Il faut bien reconnaître que les agissements des soldats n’incitent pas vraiment la population à la confiance. Une femme de 36 ans, grand-mère, a ainsi déposé plainte contre trois soldats au poste de police de Sittwe, la principale ville de la région, pour viol. Sa plainte et sa déposition ont été acceptées par la police. La femme raconte à Radio Free Asia (RFA) que le 30 juin, alors qu’elle et ses quatre enfants essayaient de s’abriter contre les obus qui tombaient sur son village, un détachement d’infanterie l’a arrêtée et amenée à un poste de contrôle, où elle a ensuite été violée à plusieurs reprises par trois soldats. Elle a vu les insignes sur les uniformes et a pu dire avec détail à quelle unité les soldats appartiennent. L’une de ses filles a échappé au même sort juste parce qu’elle avait donné naissance juste six jours plus tôt, a-t-elle expliqué. La Tatmadaw a fait savoir qu’elle avait mené une enquête sur ces affirmations et que les enquêteurs avaient trouvé des preuves que l’histoire était fausse. Preuves qu’elle n’a pas rendues publiques, il va falloir la croire sur parole…

Pillages et inondations

Dans le même temps, des pillages dans les villages abandonnés ont été rapportés. A Shay Yar Taw, par exemple, une trentaine de maisons ont été vidées de tout ce qui avait un peu de valeur. Une épicerie a ainsi été dévalisée par des soldats, selon les quelques personnes interrogées par les médias locaux, dont un témoin direct arrêté puis relâché par l’armée. Et ce qui n’a pas été emporté a été détruit, déplorent les victimes, qui se lamentent en reconnaissant qu’elles n’ont aucun recours et que de toute façon, comme le confesse l’une d’elle, « les officiers diront que tout est faux et cela n’ira pas plus loin ». Un député local, qui appartient au parti d’opposition Parti National Arakanais, fulmine : « Le gouvernement a le devoir de protéger les personnes et leurs biens. Il devrait faire quelque chose contre ces exactions. Mais rien ! »

Et comme si la détresse des réfugiés n’était pas encore assez grande, les pluies continues sont venues ajouter aux calamités du moment. Certains camps de déplacés sont désormais inondés et les gens y survivent les pieds dans l’eau. Au camp de Yatchaung, qui accueille environ 400 personnes, les plus fragiles ont été relocalisées dans des monastères ou des maisons privées des alentours. Un témoin raconte que « le riz et de nombreux aliments obtenus par des dons ont été emportés ou souillés. De toute manière, avec l’eau, il n’y a plus moyen de cuisiner dans le camp ».

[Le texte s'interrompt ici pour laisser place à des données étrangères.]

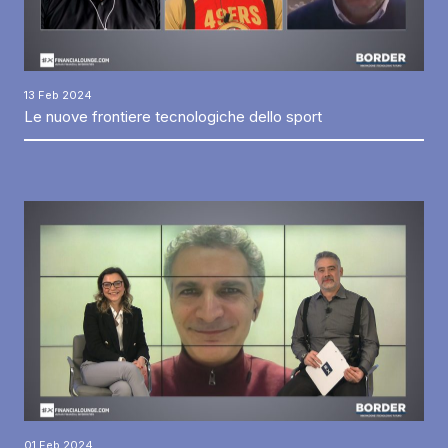
13 Feb 2024
Le nuove frontiere tecnologiche dello sport
01 Feb 2024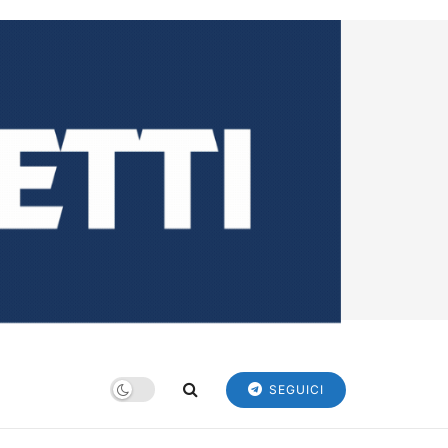
SEGUICI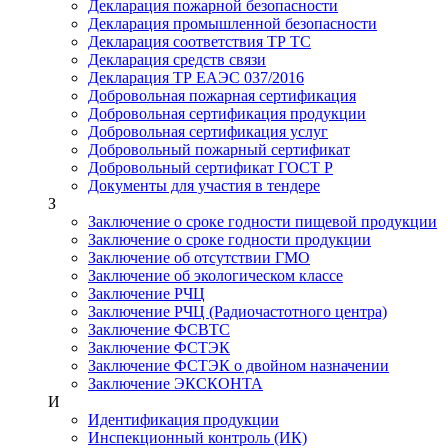
Декларация пожарной безопасности
Декларация промышленной безопасности
Декларация соответствия ТР ТС
Декларация средств связи
Декларация ТР ЕАЭС 037/2016
Добровольная пожарная сертификация
Добровольная сертификация продукции
Добровольная сертификация услуг
Добровольный пожарный сертификат
Добровольный сертификат ГОСТ Р
Документы для участия в тендере
З
Заключение о сроке годности пищевой продукции
Заключение о сроке годности продукции
Заключение об отсутствии ГМО
Заключение об экологическом классе
Заключение РЧЦ
Заключение РЧЦ (Радиочастотного центра)
Заключение ФСВТС
Заключение ФСТЭК
Заключение ФСТЭК о двойном назначении
Заключение ЭКСКОНТА
И
Идентификация продукции
Инспекционный контроль (ИК)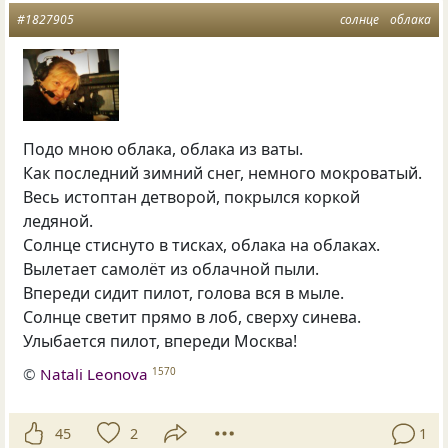
#1827905
солнце
облака
Подо мною облака, облака из ваты.
Как последний зимний снег, немного мокроватый.
Весь истоптан детворой, покрылся коркой
ледяной.
Солнце стиснуто в тисках, облака на облаках.
Вылетает самолёт из облачной пыли.
Впереди сидит пилот, голова вся в мыле.
Солнце светит прямо в лоб, сверху синева.
Улыбается пилот, впереди Москва!
©
Natali Leonova
1570
45
2
1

Des élections sous très haute tension

Sans compter l’aléa supplémentaire des moustiques et des maladies qu’ils répandent. Et là, ce sont les moustiquaires imprégnées qui font défaut. Plusieurs administrateurs de camps d’urgence établis pour accueillir les villageois fuyant les combats expliquent que les approvisionnements sont difficiles et que les moustiquaires sont inexistantes. « Nous allons devoir faire face à une explosion des cas de dengue et de paludisme et nous sommes totalement démunis », constate désespéré l’un de ces responsables de camps. « Cette année, nous avons reçu moins de matériels, et notamment pas de moustiquaires, sans doute parce que les fonds sont allés à la lutte contre la Covid-19 », poursuit-il. Le nombre total de réfugiés dans l’Arakan est aujourd’hui estimé à quelque 200 000 individus.

Dans ce contexte particulièrement sensible, pas étonnant que la Ligue Nationale pour la Démocratie ait du mal à trouver des candidats pour se présenter dans les circonscriptions de l’Arakan. Leurs chances d’être élus sont de plus en plus mince, et être aujourd’hui associé au parti au pouvoir national devient de plus en plus dangereux dans l’Arakan, avec des risques d’enlèvements ou de meurtres. Et comme les candidatures de plusieurs responsables du principal parti local d’opposition, le Parti National Arakanais, ont été invalidées ou alors les députés ont été arrêtés par la Tatmadaw, le scrutin du 8 novembre prochain ne servira malheureusement pas de juge de paix, comme cela serait le cas dans une démocratie.